Keith Jones
Parx Racing COO Joe Wilson honors longtime track announcer Keith Jones. Photo by Barbara Weidl/EQUI-PHOTO.

There was a long pause in Parx Racing track announcer Keith Jones’s call at the end of the 10th race Wednesday.

Just after he’d called Unbridledadventure home – “by seven on the wire,” he understated – Jones went silent as the seconds ticked by.

And why not?

After all, the man who for 34 years was the voice of racing at the Bensalem, PA oval had just called the last race of his career. Who deserved a silent moment more than a man who’d made his living with words?

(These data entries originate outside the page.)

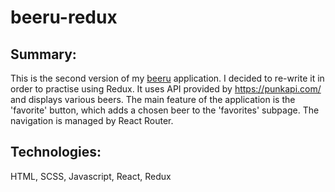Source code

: # beeru-redux

## Summary: 
This is the second version of my [beeru](https://github.com/kokosanki/beeru) application. I decided to re-write it in order to practise using Redux. It uses API provided by https://punkapi.com/ and displays various beers. The main feature of the application is the 'favorite' button, which adds a chosen beer to the 'favorites' subpage. The navigation is managed by React Router.

## Technologies:
HTML, SCSS, Javascript, React, Redux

Jones had announced his retirement early in December, having called more than 60,000 races, including 32 runnings of the Pennsylvania Derby.

“I’ll be forever grateful to the management at Greenwood for affording me an opportunity to pursue a career doing something I’ve thoroughly enjoyed,” he said at the time.

It’d have been 33 PA Derbies had not the Covid-19 pandemic intervened. The disease caused the cancellation this year of both that race and the Cotillion, the two most important races contested at the track.

Still, it was perhaps appropriate that Jones’s final day – at a track which is known for its blue-collar racing product – was a 10-race affair with several claiming and starter events, the finale a $5,000 claimer going two turns.

That finale gave Jones one more chance to visit a place that’s become familiar to Parx fans over the years. After counting down the distance — “34 years and now only four furlongs to go… now only two furlongs to go… now only one furlong to go” — Jones broke out a trademark.

“Unbridledadventure will visit ‘Romp City’ today,” he called.

Jones was the second long-tenured Midlantic announcer to retire in 2020. He follows Delaware Park’s John Curran – the voice of Delaware for 37 years – out the door.

Of course, after Unbridledadventure crossed the wire, there was still business to attend to: winning connections, prices and the like.

And then Jones gave a brief speech thanking horsemen, fans, management, coworkers and others.

And then one last time: “Thank you,” he said. “And good night.”